Music in general, and his fiddle specifically, have always been central to Wes's life. Playing the instrument allowed him to speak from the heart. Being a prison guard was something he did—a way to make a living. But music was his true identity. It defined him and gave his life meaning. Losing his ability to play his fiddle was like losing a part of his soul. That scar is far worse than the burn marks on his arm.

Bobby is incidentally up for parole and Wes intends to speak against his release, despite Bobby's claims of conversion to Christianity and his subsequent model behavior. Although he has attended and liked church all his life, Wes struggles with faith in God. He feels as though he cannot truly believe the way he yearns to. He longs for proof that God is listening. It enrages him to think that a sociopathic thug like Bobby Williams could find faith so easily. As he says, "A man like that doesn't deserve to believe...when I spent my whole life trying and still can't do it." Ultimately, the stunning revelation as to the root of Bobby Williams's conversion is both heart-breaking and affirming.

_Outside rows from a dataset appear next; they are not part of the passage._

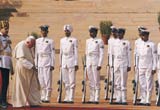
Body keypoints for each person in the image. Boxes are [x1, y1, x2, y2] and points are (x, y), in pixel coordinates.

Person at [12, 36, 41, 107]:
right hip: (22, 69)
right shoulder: (21, 45)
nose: (32, 46)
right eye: (32, 45)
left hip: (30, 70)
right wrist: (31, 66)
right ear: (28, 42)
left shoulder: (29, 46)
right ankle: (21, 103)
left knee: (33, 85)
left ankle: (34, 102)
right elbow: (21, 59)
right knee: (21, 86)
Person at [135, 29, 157, 106]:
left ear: (147, 35)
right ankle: (143, 99)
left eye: (144, 35)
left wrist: (154, 67)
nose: (142, 37)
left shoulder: (152, 44)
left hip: (149, 66)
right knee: (142, 83)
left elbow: (155, 57)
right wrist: (136, 65)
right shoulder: (139, 44)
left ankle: (148, 100)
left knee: (149, 83)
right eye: (141, 35)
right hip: (141, 66)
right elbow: (137, 56)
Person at [35, 25, 55, 103]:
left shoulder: (50, 41)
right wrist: (36, 64)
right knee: (41, 80)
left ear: (47, 32)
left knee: (48, 80)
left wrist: (52, 64)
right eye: (42, 31)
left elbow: (52, 53)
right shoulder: (37, 41)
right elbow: (36, 52)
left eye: (45, 31)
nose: (43, 32)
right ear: (41, 32)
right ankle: (43, 95)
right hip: (40, 61)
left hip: (47, 61)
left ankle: (47, 96)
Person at [59, 24, 78, 103]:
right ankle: (66, 96)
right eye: (65, 31)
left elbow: (76, 52)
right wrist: (60, 63)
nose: (66, 32)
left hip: (71, 60)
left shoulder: (74, 40)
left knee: (72, 80)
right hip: (64, 61)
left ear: (70, 31)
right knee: (65, 81)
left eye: (67, 31)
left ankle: (71, 97)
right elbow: (61, 52)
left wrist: (76, 63)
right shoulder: (62, 40)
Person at [85, 26, 104, 104]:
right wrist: (86, 63)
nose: (91, 33)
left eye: (93, 32)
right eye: (90, 32)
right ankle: (91, 97)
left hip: (95, 60)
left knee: (96, 80)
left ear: (96, 33)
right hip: (89, 60)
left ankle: (96, 98)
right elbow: (86, 52)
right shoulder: (88, 41)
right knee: (90, 80)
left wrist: (100, 64)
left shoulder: (99, 41)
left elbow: (102, 53)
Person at [0, 20, 13, 109]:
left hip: (7, 62)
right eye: (5, 28)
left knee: (6, 82)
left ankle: (3, 99)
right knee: (3, 82)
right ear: (1, 28)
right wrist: (6, 44)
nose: (7, 30)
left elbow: (9, 52)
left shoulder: (7, 37)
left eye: (8, 28)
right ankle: (2, 101)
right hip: (1, 62)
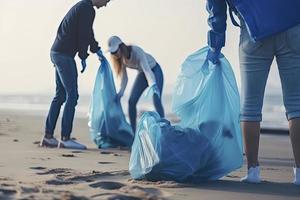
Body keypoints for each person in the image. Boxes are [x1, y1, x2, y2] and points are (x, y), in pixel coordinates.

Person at [206, 0, 300, 185]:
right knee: (296, 105)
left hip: (254, 32)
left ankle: (253, 172)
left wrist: (215, 45)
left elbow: (216, 9)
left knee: (250, 107)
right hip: (293, 25)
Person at [40, 0, 111, 150]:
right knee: (72, 95)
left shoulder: (83, 6)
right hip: (64, 55)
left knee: (60, 96)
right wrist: (83, 56)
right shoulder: (87, 8)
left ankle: (48, 137)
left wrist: (95, 48)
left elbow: (87, 32)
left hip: (57, 52)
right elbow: (83, 34)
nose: (105, 5)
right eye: (106, 1)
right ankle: (65, 138)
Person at [108, 36, 165, 133]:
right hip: (142, 74)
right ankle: (134, 133)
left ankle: (164, 128)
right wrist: (120, 94)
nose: (114, 54)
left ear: (121, 46)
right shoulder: (121, 59)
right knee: (131, 102)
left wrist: (153, 85)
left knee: (156, 99)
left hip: (154, 70)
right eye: (112, 53)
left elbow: (147, 70)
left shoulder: (137, 51)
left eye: (115, 51)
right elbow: (124, 78)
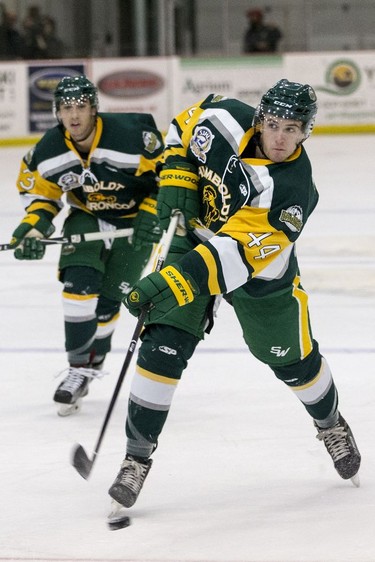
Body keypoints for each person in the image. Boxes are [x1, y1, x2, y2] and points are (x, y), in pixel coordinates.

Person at [108, 79, 361, 509]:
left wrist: (166, 282)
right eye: (274, 124)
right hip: (194, 238)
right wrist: (177, 180)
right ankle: (136, 458)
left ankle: (330, 422)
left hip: (259, 271)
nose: (280, 138)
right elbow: (181, 129)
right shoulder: (222, 116)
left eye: (292, 129)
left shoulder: (292, 190)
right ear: (260, 118)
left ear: (306, 132)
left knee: (292, 361)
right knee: (162, 344)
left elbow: (236, 255)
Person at [10, 75, 164, 416]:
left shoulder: (131, 137)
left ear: (94, 108)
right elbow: (42, 196)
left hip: (134, 227)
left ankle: (94, 361)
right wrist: (32, 228)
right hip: (87, 216)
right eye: (66, 108)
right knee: (78, 284)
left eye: (81, 106)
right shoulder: (49, 152)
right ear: (58, 112)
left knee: (109, 301)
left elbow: (167, 174)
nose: (74, 115)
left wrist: (152, 211)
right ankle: (78, 368)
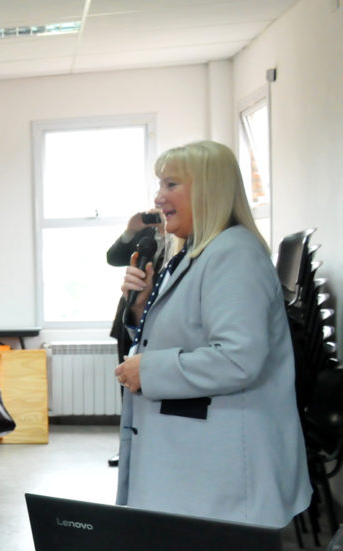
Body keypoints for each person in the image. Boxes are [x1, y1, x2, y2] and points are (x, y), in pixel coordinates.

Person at [113, 140, 311, 527]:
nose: (158, 197)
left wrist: (148, 371)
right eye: (159, 185)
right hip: (195, 464)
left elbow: (238, 358)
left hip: (223, 475)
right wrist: (138, 310)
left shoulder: (234, 254)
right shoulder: (195, 253)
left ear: (208, 189)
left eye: (171, 185)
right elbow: (183, 334)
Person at [107, 211, 172, 361]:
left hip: (158, 321)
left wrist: (167, 230)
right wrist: (131, 230)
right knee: (126, 371)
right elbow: (113, 258)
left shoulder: (179, 237)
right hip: (129, 315)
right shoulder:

Although Wes's story is told chronologically, deftly weaving in his memories and recollections, each of the novel's four sections starts with Claire's point of view and works backwards providing us with another view into Wes's psyche. The father-stepson relationship proves to be complicated, as we learn the history of Dennis and Wes's tumultuous relationship. Once we see how they used to be with one another; with Wes playing the fiddle and Dennis dancing to his music, we feel the pain of their fractured bond with even more urgency.

This a gritty story dealing with misery and pain. After all, in a prison-town, there is no escaping the fact that bad things happen. Some people commit horrendous crimes. And yet, despite the tough truths, there is also hope, and a deep appreciation for beauty. The story is much like the rugged mountains of Montana: beautiful, yet rough and immense.